For the small business owner, exchanging business cards and napkins with phone numbers scribbled on them has always played a vital role in obtaining new clients and securing the future of a company. However, the overnight boom of social media and the growing pressure to establish a web presence have many small business owners scrambling to find an effective online networking strategy.
We recently spoke with networking strategist Liz Lynch, who is the founder of the Center for Networking Excellence and author of Smart Networking: Attract a Following in Person and Online, about the importance of creating an online networking strategy, utilizing free social media, and the common online pitfalls that every small business owner should avoid.
ISBB: What would you say to a small business owner that is apprehensive about venturing into online networking?
Lynch: It’s normal to be apprehensive because there are a lot of potential pitfalls with online networking. But I have to say that it’s a must for small business owners.
First, you need to be in the game. Imagine a big block party taking place down the street and everyone is there, including your competitors, but you’re not. If you’re not part of the conversation, you’re going to be forgotten.

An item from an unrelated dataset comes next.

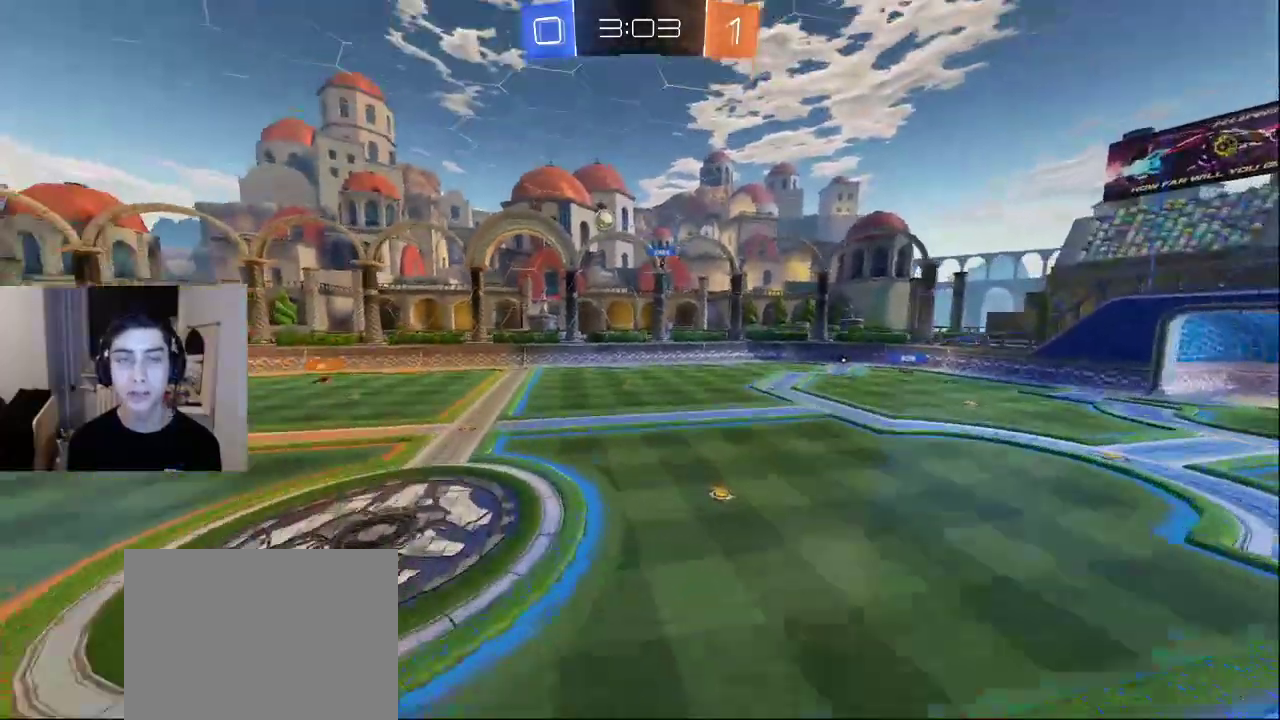
{"buttons": [], "left_stick": "up", "right_stick": "center", "events": [[433, "R2", "up"]]}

Second, unlike large companies, you probably don’t have a huge advertising budget for TV commercials or direct mail. A lot of online networking is free, so why wouldn’t you take advantage of the opportunity to spread the word about your business?
Third, you want to be able to interact with your customers, because by doing so, you build greater loyalty and generate more word of mouth. Having a Facebook fan page or a Twitter account opens the door to that kind of interaction.

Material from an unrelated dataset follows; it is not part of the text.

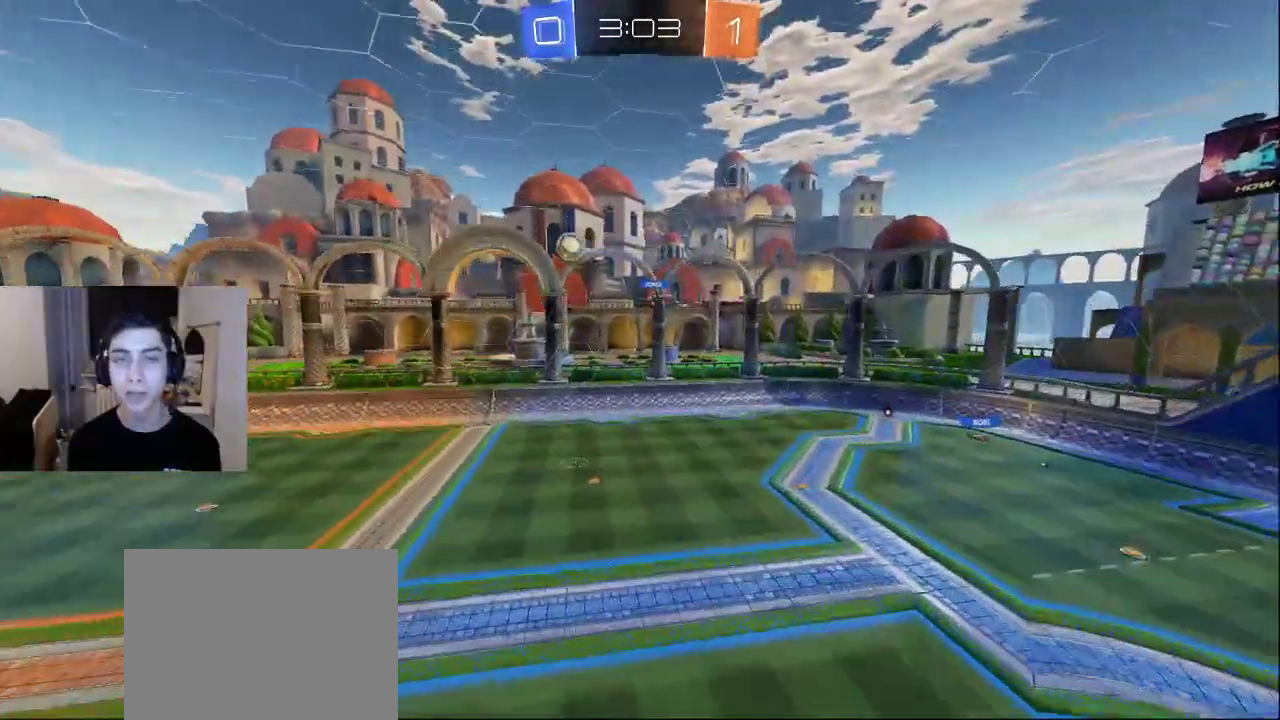
{"buttons": [], "left_stick": "up", "right_stick": "left", "events": [[67, "CROSS", "down"], [133, "CROSS", "up"], [333, "right_stick", "left"]]}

Where do individuals tend go wrong with their online networking strategy?
A networking strategy that is basically “set it and forget it” doesn’t work, either online or offline. Putting up a LinkedIn profile, for example, is good, but if that’s all you do, that’s no more effective in getting leads and referrals than simply paying your membership dues to a professional association and never going to any meetings. Getting connected is the start, but it’s the conversations you have that really drive the results. You have to talk to people!
When developing an online networking strategy, what should a small business owner do first?
Your first priority in your networking plan is to build your credibility. If you start connecting with people who don’t know you, either at networking events, contacting them by phone or email, or inviting them to link online, they’re going to want to check you out, and you want to have a good story to tell. You should definitely have a LinkedIn profile so potential contacts can see your background and experience. Be sure to include a professional photo so people can see you’re a real person.
Then I would focus on a blog. A blog is like having your own online column where you write articles and comment on stories related to your expertise. This enables people to see the depth of what you know and how you approach it, more than a traditional website really can. Two other key advantages about a blog are that others can easily share your content with their network, expanding the universe of people who know you, and that your articles can be found through search engines.
With social networking, is it more beneficial to go for the quality or quantity of connections?
If I had to choose between 1000 people who knew my name and nothing else and 10 people who knew me really well and were willing to go the extra mile for me, I would choose the latter in a heartbeat. However, with social media, you really can have quantity and quality. The key is engagement. That’s how you get to know people and how they get to know you. In 10 minutes a day, for instance, you can have quick interactions with a dozen different connections – wish them a happy birthday, say congratulations, “like” one of their links or comments, retweet one of their updates. Every tiny thread of interaction eventually builds up into a strong bond, and that would be much harder to do without social networking.
What real-world practices should a small business owner incorporate into their online networking strategy?
So many people think that online networking is different from face-to-face, and it really isn’t. Everything you would do to build a relationship in the real world, you would want to bring to forming online relationships. For example, when you meet someone in person, you want to introduce yourself properly by walking up to them, saying your name, extending your hand, and engaging them in conversation. You wouldn’t just thrust your business card at them and walk away. Yet I see that type of behavior so often in online networking where people are just sending Facebook and LinkedIn invitations without including a personal message.
There’s something about online networking that makes some people feel bolder, lazier, more casual. That’s fine with your friends, but when you’re networking for business, a good rule of thumb is that if it works in the real world with your business contacts, it’s probably OK online.